ABOUT THIS TASK. Transcribe all records verbatim.

RECORDS TO PROCESS.
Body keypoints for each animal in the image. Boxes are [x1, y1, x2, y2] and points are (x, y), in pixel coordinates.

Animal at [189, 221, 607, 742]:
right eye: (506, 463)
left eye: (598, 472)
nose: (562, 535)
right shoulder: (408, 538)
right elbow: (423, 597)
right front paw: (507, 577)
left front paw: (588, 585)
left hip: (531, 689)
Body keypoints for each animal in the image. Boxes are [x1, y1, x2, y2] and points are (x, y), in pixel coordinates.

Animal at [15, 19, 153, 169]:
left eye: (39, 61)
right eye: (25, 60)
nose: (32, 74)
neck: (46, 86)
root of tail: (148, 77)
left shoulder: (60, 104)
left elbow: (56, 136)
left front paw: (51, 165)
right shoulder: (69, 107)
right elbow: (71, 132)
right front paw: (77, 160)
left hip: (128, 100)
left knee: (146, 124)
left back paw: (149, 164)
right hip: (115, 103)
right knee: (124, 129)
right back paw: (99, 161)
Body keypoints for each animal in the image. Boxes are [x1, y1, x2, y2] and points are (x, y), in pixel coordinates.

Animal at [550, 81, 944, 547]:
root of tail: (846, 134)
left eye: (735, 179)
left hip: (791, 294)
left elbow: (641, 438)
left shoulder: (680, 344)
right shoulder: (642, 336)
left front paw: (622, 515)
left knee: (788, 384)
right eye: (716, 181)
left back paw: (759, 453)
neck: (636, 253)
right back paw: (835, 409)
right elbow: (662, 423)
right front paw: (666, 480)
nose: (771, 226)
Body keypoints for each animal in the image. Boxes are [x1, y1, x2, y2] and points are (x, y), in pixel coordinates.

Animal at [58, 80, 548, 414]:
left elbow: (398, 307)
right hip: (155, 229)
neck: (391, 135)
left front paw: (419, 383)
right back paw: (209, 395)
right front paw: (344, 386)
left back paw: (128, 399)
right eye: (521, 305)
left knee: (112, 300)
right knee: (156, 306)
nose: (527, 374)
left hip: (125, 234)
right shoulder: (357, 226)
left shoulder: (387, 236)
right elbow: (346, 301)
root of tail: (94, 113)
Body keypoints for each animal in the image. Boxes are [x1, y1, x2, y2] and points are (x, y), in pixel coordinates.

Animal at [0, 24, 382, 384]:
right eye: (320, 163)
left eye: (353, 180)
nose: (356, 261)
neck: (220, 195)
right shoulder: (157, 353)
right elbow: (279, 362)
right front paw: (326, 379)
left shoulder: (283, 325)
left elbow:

EXPECTED ANSWER.
Body keypoints for each animal in the image. Boxes are [x1, y1, x2, y2] and points are (x, y), in pixel coordinates.

Animal at [189, 221, 607, 742]:
right eye: (506, 463)
left eye: (598, 472)
nose: (562, 535)
right shoulder: (408, 538)
right elbow: (423, 597)
right front paw: (507, 577)
left front paw: (588, 585)
left hip: (531, 689)
Body keypoints for each animal in the image. Boxes are [x1, y1, x2, y2] and points are (x, y), in pixel coordinates.

Animal at [15, 19, 153, 169]:
left eye: (39, 61)
right eye: (25, 60)
nose: (32, 74)
neck: (46, 86)
root of tail: (148, 77)
left shoulder: (60, 104)
left elbow: (56, 136)
left front paw: (51, 165)
right shoulder: (69, 107)
right elbow: (71, 132)
right front paw: (77, 160)
left hip: (128, 100)
left knee: (146, 124)
left back paw: (149, 164)
right hip: (115, 103)
right knee: (124, 129)
right back paw: (99, 161)
Body keypoints for each animal in the image. Boxes are [x1, y1, x2, y2] and points are (x, y), in pixel coordinates.

Animal at [550, 81, 944, 547]:
root of tail: (846, 134)
left eye: (735, 179)
left hip: (791, 294)
left elbow: (641, 438)
left shoulder: (680, 344)
right shoulder: (642, 336)
left front paw: (622, 515)
left knee: (788, 384)
right eye: (716, 181)
left back paw: (759, 453)
neck: (636, 253)
right back paw: (835, 409)
right elbow: (662, 423)
right front paw: (666, 480)
nose: (771, 226)
Body keypoints for each animal in the image. Boxes are [x1, y1, x2, y2] and points are (x, y), in pixel coordinates.

Animal at [58, 80, 548, 414]:
left elbow: (398, 307)
right hip: (155, 229)
neck: (391, 135)
left front paw: (419, 383)
right back paw: (209, 395)
right front paw: (344, 386)
left back paw: (128, 399)
right eye: (521, 305)
left knee: (112, 300)
right knee: (156, 306)
nose: (527, 374)
left hip: (125, 234)
right shoulder: (357, 226)
left shoulder: (387, 236)
right elbow: (346, 301)
root of tail: (94, 113)
Body keypoints for each animal in the image. Boxes are [x1, y1, x2, y2] and points are (x, y), in pixel coordinates.

Animal at [0, 24, 382, 384]:
right eye: (320, 163)
left eye: (353, 180)
nose: (356, 261)
neck: (220, 195)
right shoulder: (157, 353)
right elbow: (279, 362)
right front paw: (326, 379)
left shoulder: (283, 325)
left elbow:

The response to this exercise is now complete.